[Collected data entries]
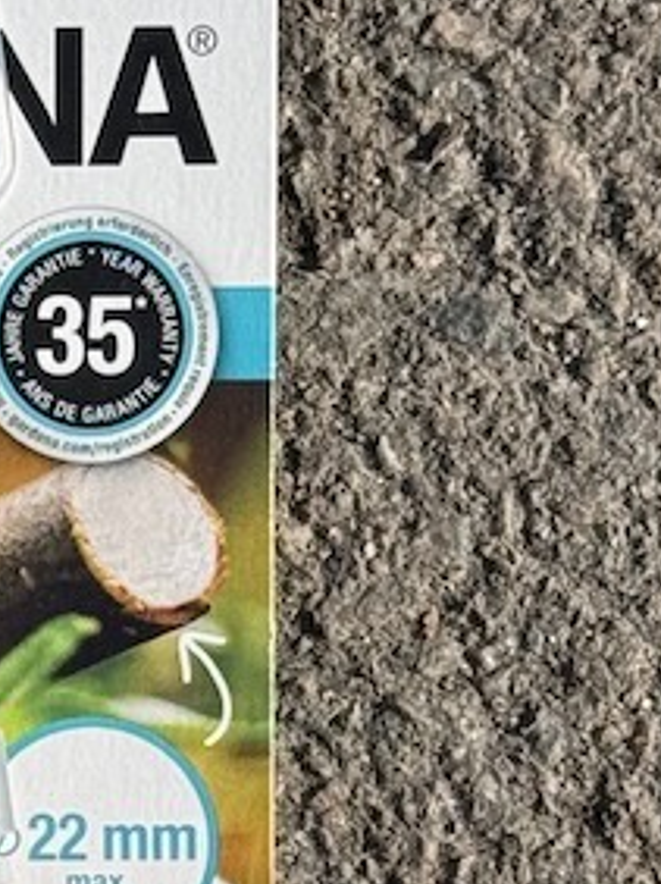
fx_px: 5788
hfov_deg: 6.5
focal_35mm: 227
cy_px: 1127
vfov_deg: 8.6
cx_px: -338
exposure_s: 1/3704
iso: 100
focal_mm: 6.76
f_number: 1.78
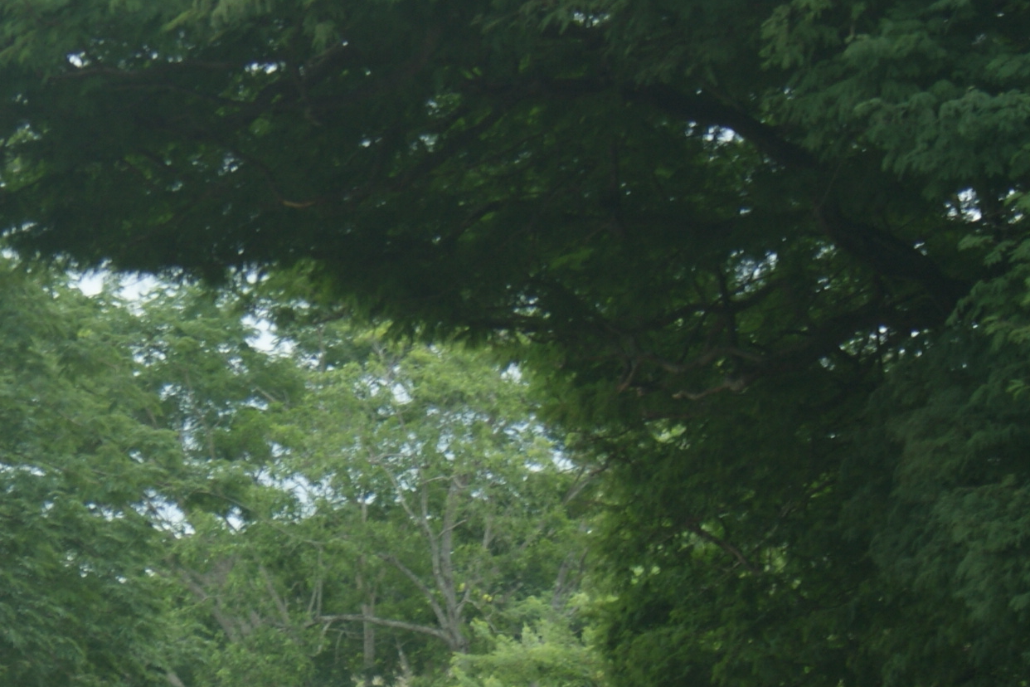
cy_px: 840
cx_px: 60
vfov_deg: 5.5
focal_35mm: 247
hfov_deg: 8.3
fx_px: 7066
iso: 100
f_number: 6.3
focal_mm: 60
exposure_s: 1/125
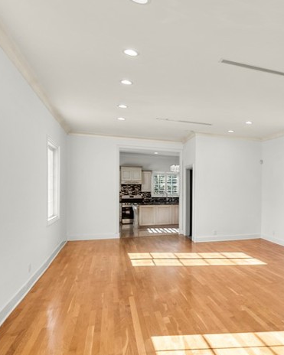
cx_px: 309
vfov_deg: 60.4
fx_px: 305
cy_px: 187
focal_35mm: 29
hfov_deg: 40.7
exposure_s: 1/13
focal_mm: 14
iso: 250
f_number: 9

==

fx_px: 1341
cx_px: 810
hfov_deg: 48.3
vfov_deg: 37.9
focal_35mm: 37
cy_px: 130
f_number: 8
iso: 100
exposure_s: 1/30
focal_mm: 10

• **JOB ITEM**:
Once the line with "vfov_deg: 60.4" is found in the records above, print exactly that line and every line after it through the line with "f_number: 9".

• **TASK ANSWER**:
vfov_deg: 60.4
fx_px: 305
cy_px: 187
focal_35mm: 29
hfov_deg: 40.7
exposure_s: 1/13
focal_mm: 14
iso: 250
f_number: 9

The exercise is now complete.